Canadian Real-Estate Sentiment Slips After Home Capital MeltdownBy
Share of people seeing higher prices drops for a second week
Policy makers have sought to curb 30% rise in Toronto prices
Canada’s exuberance with real estate is beginning to wane.
Weekly polling data show real estate price expectations have come down from record levels, in a sign that Canadians are anticipating housing markets in places like Toronto will finally cool. The share of people saying home prices will rise in the next six months fell for a second week to 46 percent, according to data compiled by Nanos Research Group for Bloomberg News. That’s down from 47.7 percent the previous week and below a record 50.1 percent two weeks ago.
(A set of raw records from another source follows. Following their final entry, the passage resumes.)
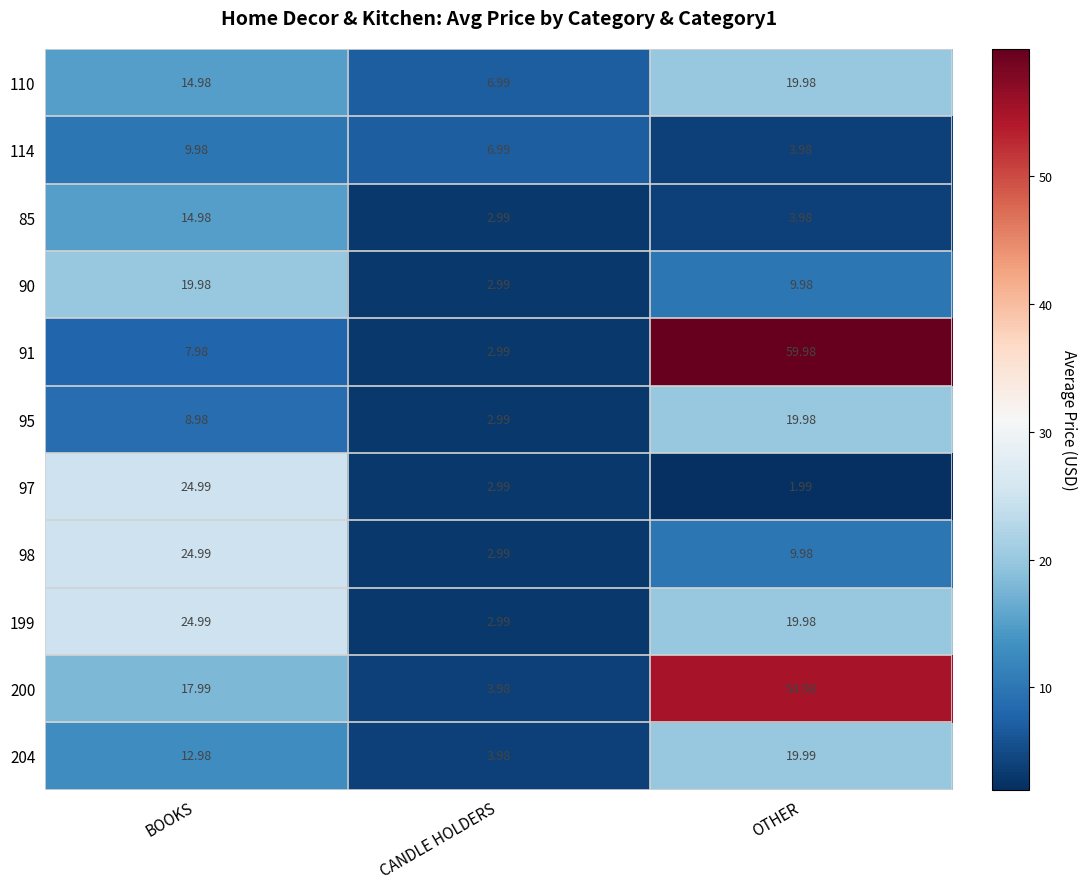

Where does the 114 series first go above 6?

BOOKS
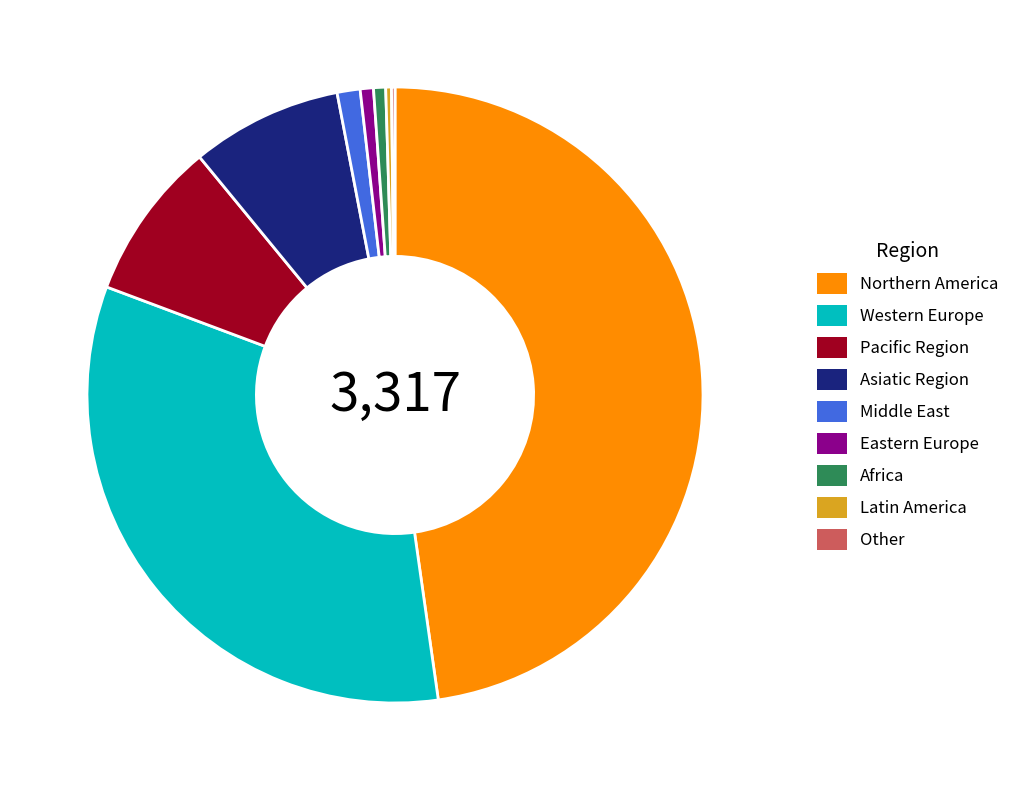

Which category has the biggest portion of the pie?

Northern America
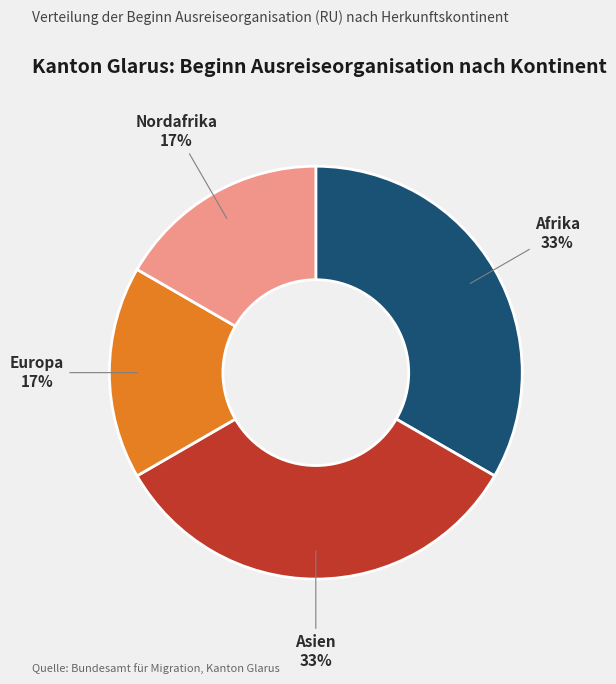

To the nearest percent, what percentage of the pie is Afrika?

33%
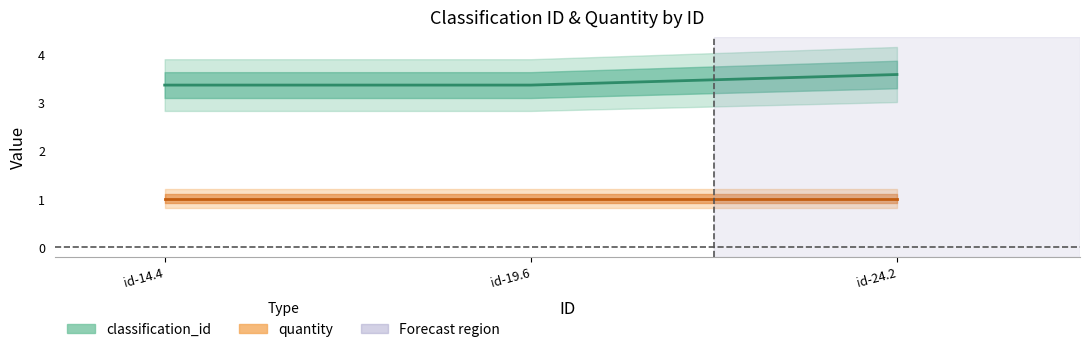

What is the change in value from id-14.4 to id-24.2?

+0.2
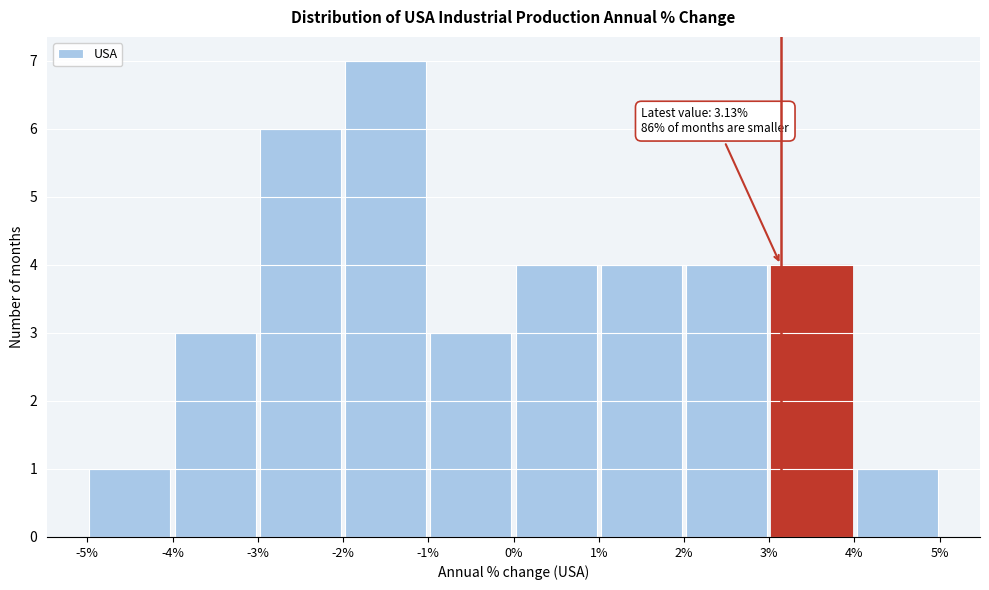

Over which range of the x-axis is the bar tallest?

-2% to -1%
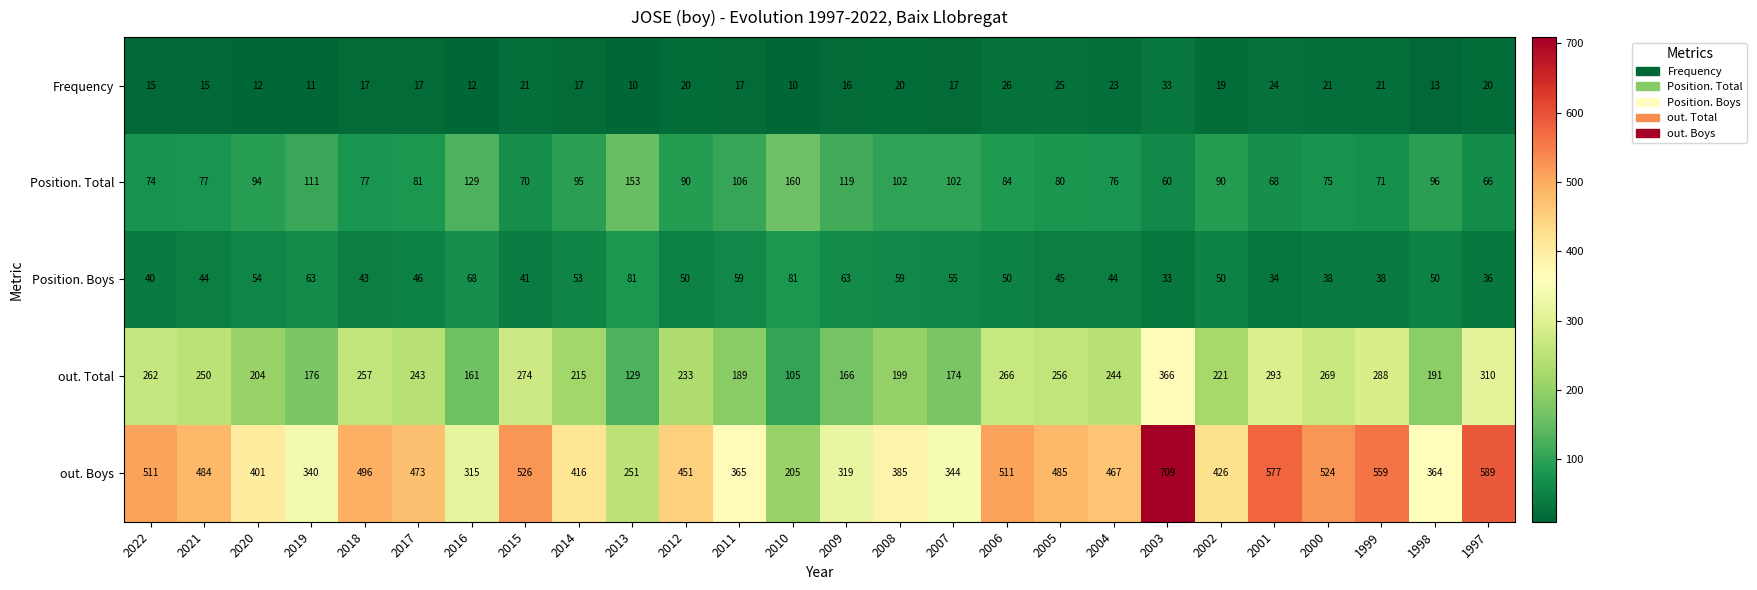

What is the difference between the maximum and minimum values in the out. Total series?

261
While sentiment levels for real estate are still at historically high levels, the trend suggests confidence in the housing boom may be fraying amid troubles at Home Capital Group Inc. and the Ontario government’s introduction of new measures to cool speculation in Toronto’s housing market, including a foreign buyers tax.
“After hitting an eight year high on the perceptions of the future value of real estate in early May, perceptions are starting to normalize,” Nanos Research Group Chairman Nik Nanos said in a statement.
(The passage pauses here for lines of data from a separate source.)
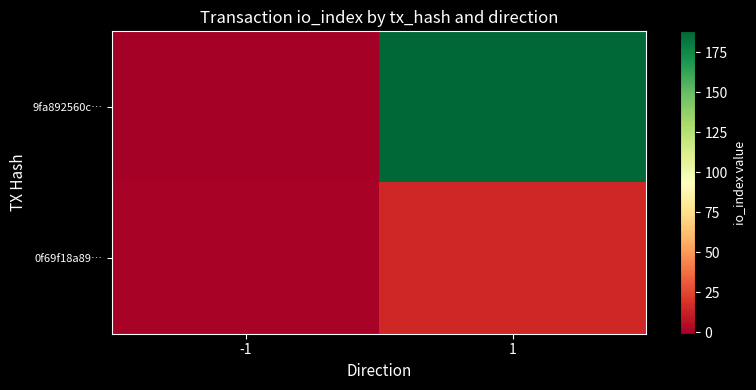

Which series changed the most between -1 and 1?

9fa892560c…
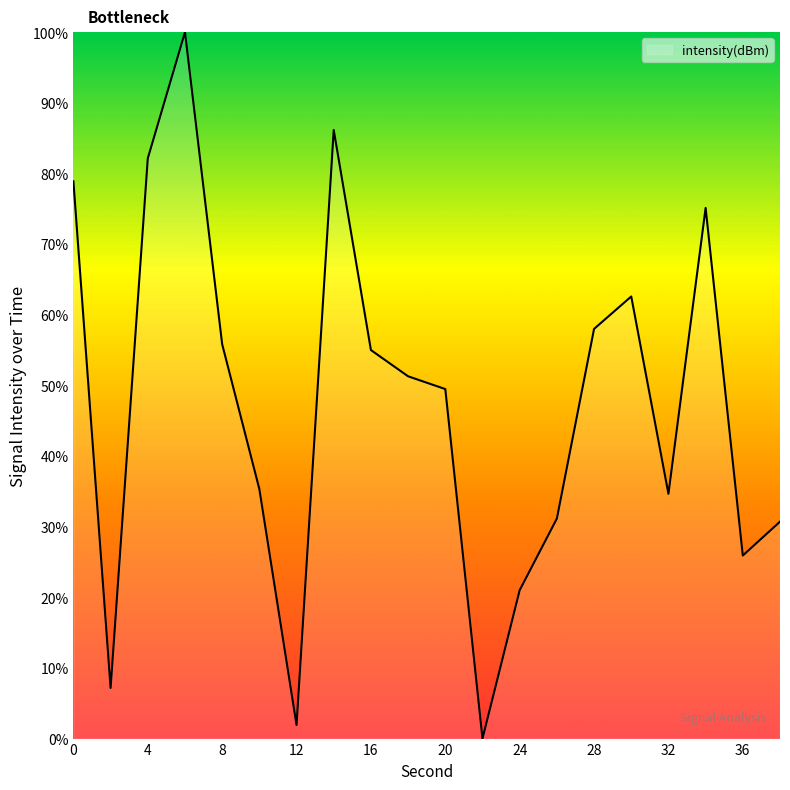

What is the greatest value displayed?

100.0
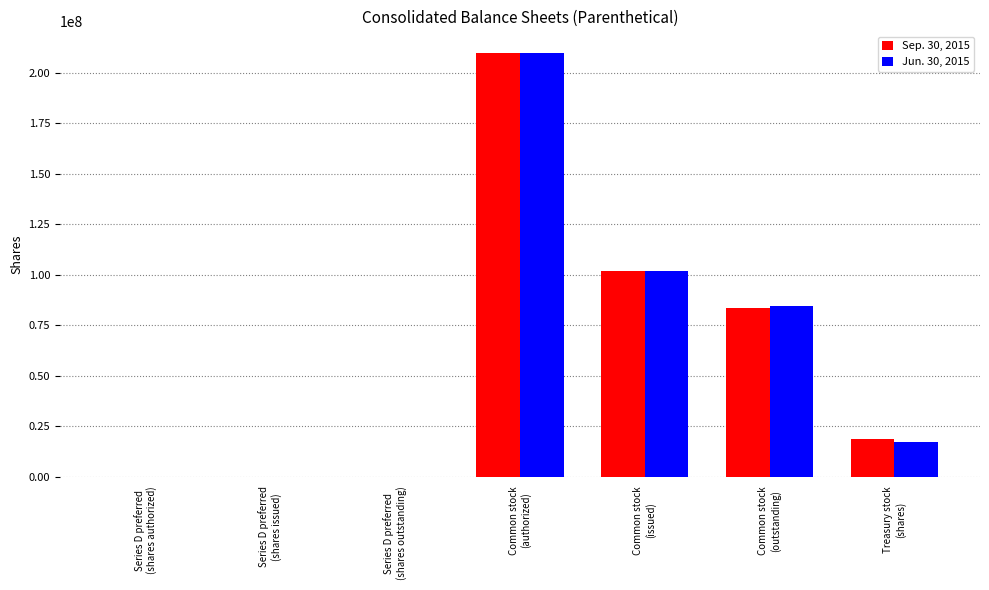

How many data points does each series have?

7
Policy makers including Finance Minister Bill Morneau and his Ontario counterpart Charles Sousa are seeking to bring about a smooth slowdown to Toronto home prices, which have been growing at a 30 percent annual rate. That’s come at the same time as strains have emerged in the country’s housing finance system after a run on deposits at Toronto-based Home Capital.
New Listings Soar
There is already evidence of a moderate slowdown in Toronto. Realtor figures for April released last week suggested transactions in Toronto are falling in response to Sousa’s 15 percent foreign buyer tax, while supply rose with a 36 percent jump in new listings to a record high.
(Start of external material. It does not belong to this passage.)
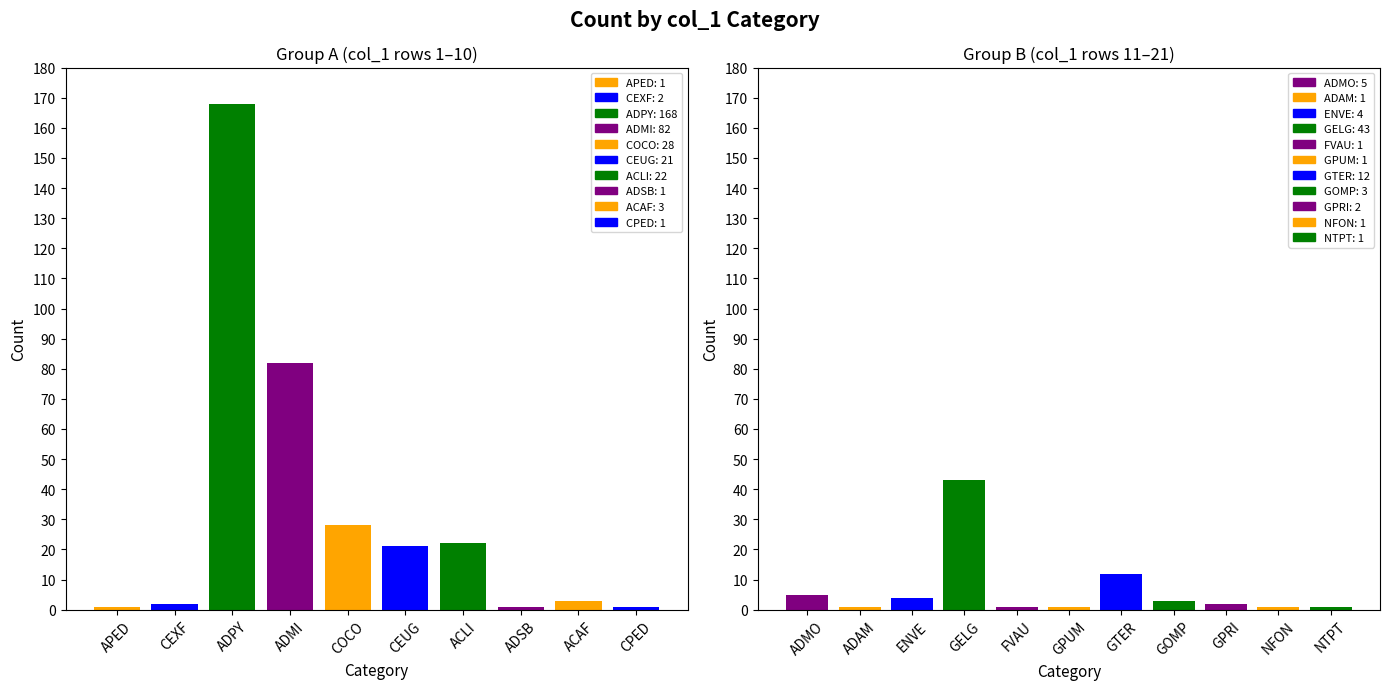

At which category does the chart reach its minimum across all series?

APED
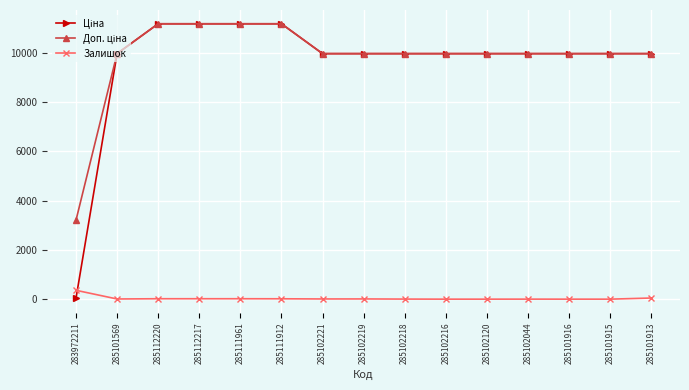

Count the number of data series in this chart.

3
Every week, Nanos Research asks Canadians for their views on personal finances, job security, the outlook for the economy and where real estate prices are headed. The responses are compiled into a gauge of consumer sentiment, the Bloomberg Nanos Canadian Confidence Index.
Overall, the index was little changed at 57.9 last week as improving perceptions of personal finances and job security offset worries about housing and a slight deterioration in the outlook for the economy.
The confidence index is based on telephone polling with a four-week rolling average of 1,000 respondents, and is considered accurate within 3.1 percentage points, 19 times out of 20.